Your task: All entries below are to be duplicated verbatim.
[[ Material for the task, beginning ]]
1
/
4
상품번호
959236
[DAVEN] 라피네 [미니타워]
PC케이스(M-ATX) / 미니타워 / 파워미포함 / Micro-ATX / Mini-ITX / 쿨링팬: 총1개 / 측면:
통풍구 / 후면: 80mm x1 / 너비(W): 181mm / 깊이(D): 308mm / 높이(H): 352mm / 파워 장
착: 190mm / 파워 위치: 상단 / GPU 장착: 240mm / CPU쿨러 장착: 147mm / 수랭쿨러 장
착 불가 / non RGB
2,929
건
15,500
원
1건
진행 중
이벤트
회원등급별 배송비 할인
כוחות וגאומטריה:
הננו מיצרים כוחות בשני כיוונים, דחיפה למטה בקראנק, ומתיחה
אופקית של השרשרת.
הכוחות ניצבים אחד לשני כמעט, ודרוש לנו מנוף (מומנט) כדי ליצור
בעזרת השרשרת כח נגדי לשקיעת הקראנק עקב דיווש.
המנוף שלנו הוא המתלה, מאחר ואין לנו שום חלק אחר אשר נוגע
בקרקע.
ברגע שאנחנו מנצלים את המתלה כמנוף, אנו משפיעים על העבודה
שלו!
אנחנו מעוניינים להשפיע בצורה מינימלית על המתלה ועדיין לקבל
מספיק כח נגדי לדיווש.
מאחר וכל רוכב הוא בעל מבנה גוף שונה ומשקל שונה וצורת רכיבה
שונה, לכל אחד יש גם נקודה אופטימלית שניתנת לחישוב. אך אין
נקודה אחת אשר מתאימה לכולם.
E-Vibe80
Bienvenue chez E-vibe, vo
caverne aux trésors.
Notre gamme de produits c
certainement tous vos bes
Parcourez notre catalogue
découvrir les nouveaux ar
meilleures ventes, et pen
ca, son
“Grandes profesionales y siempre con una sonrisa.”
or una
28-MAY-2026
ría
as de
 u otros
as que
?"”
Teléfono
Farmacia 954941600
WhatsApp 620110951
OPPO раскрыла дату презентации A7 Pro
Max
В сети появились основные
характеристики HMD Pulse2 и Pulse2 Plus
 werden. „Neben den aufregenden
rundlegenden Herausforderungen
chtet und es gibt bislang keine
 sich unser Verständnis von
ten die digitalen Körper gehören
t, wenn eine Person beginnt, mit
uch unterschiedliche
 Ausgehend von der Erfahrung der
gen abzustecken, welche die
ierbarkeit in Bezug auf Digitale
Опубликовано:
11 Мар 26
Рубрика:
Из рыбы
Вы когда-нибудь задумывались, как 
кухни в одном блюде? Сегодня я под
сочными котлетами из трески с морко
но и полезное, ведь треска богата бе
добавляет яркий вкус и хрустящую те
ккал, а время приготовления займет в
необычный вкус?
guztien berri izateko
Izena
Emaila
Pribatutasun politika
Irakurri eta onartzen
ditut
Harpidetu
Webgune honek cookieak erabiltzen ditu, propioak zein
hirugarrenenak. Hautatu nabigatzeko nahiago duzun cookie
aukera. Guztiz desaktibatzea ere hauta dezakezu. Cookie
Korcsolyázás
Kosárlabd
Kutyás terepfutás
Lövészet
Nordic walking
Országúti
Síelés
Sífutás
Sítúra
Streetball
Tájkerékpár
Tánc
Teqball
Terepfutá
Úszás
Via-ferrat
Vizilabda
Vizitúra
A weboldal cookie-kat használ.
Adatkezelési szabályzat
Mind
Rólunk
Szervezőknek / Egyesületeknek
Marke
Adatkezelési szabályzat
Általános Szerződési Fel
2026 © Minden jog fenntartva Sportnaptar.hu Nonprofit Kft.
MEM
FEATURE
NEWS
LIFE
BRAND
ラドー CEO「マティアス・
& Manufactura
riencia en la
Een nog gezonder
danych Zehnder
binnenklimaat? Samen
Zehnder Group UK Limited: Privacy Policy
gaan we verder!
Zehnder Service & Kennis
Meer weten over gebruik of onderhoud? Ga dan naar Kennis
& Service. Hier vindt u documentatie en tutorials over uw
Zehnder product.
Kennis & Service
[[ Material for the task, end ]]
Solution to this problem:
1
/
4
상품번호
959236
[DAVEN] 라피네 [미니타워]
PC케이스(M-ATX) / 미니타워 / 파워미포함 / Micro-ATX / Mini-ITX / 쿨링팬: 총1개 / 측면:
통풍구 / 후면: 80mm x1 / 너비(W): 181mm / 깊이(D): 308mm / 높이(H): 352mm / 파워 장
착: 190mm / 파워 위치: 상단 / GPU 장착: 240mm / CPU쿨러 장착: 147mm / 수랭쿨러 장
착 불가 / non RGB
2,929
건
15,500
원
1건
진행 중
이벤트
회원등급별 배송비 할인
כוחות וגאומטריה:
הננו מיצרים כוחות בשני כיוונים, דחיפה למטה בקראנק, ומתיחה
אופקית של השרשרת.
הכוחות ניצבים אחד לשני כמעט, ודרוש לנו מנוף (מומנט) כדי ליצור
בעזרת השרשרת כח נגדי לשקיעת הקראנק עקב דיווש.
המנוף שלנו הוא המתלה, מאחר ואין לנו שום חלק אחר אשר נוגע
בקרקע.
ברגע שאנחנו מנצלים את המתלה כמנוף, אנו משפיעים על העבודה
שלו!
אנחנו מעוניינים להשפיע בצורה מינימלית על המתלה ועדיין לקבל
מספיק כח נגדי לדיווש.
מאחר וכל רוכב הוא בעל מבנה גוף שונה ומשקל שונה וצורת רכיבה
שונה, לכל אחד יש גם נקודה אופטימלית שניתנת לחישוב. אך אין
נקודה אחת אשר מתאימה לכולם.
E-Vibe80
Bienvenue chez E-vibe, vo
caverne aux trésors.
Notre gamme de produits c
certainement tous vos bes
Parcourez notre catalogue
découvrir les nouveaux ar
meilleures ventes, et pen
ca, son
“Grandes profesionales y siempre con una sonrisa.”
or una
28-MAY-2026
ría
as de
 u otros
as que
?"”
Teléfono
Farmacia 954941600
WhatsApp 620110951
OPPO раскрыла дату презентации A7 Pro
Max
В сети появились основные
характеристики HMD Pulse2 и Pulse2 Plus
 werden. „Neben den aufregenden
rundlegenden Herausforderungen
chtet und es gibt bislang keine
 sich unser Verständnis von
ten die digitalen Körper gehören
t, wenn eine Person beginnt, mit
uch unterschiedliche
 Ausgehend von der Erfahrung der
gen abzustecken, welche die
ierbarkeit in Bezug auf Digitale
Опубликовано:
11 Мар 26
Рубрика:
Из рыбы
Вы когда-нибудь задумывались, как 
кухни в одном блюде? Сегодня я под
сочными котлетами из трески с морко
но и полезное, ведь треска богата бе
добавляет яркий вкус и хрустящую те
ккал, а время приготовления займет в
необычный вкус?
guztien berri izateko
Izena
Emaila
Pribatutasun politika
Irakurri eta onartzen
ditut
Harpidetu
Webgune honek cookieak erabiltzen ditu, propioak zein
hirugarrenenak. Hautatu nabigatzeko nahiago duzun cookie
aukera. Guztiz desaktibatzea ere hauta dezakezu. Cookie
Korcsolyázás
Kosárlabd
Kutyás terepfutás
Lövészet
Nordic walking
Országúti
Síelés
Sífutás
Sítúra
Streetball
Tájkerékpár
Tánc
Teqball
Terepfutá
Úszás
Via-ferrat
Vizilabda
Vizitúra
A weboldal cookie-kat használ.
Adatkezelési szabályzat
Mind
Rólunk
Szervezőknek / Egyesületeknek
Marke
Adatkezelési szabályzat
Általános Szerződési Fel
2026 © Minden jog fenntartva Sportnaptar.hu Nonprofit Kft.
MEM
FEATURE
NEWS
LIFE
BRAND
ラドー CEO「マティアス・
& Manufactura
riencia en la
Een nog gezonder
danych Zehnder
binnenklimaat? Samen
Zehnder Group UK Limited: Privacy Policy
gaan we verder!
Zehnder Service & Kennis
Meer weten over gebruik of onderhoud? Ga dan naar Kennis
& Service. Hier vindt u documentatie en tutorials over uw
Zehnder product.
Kennis & Service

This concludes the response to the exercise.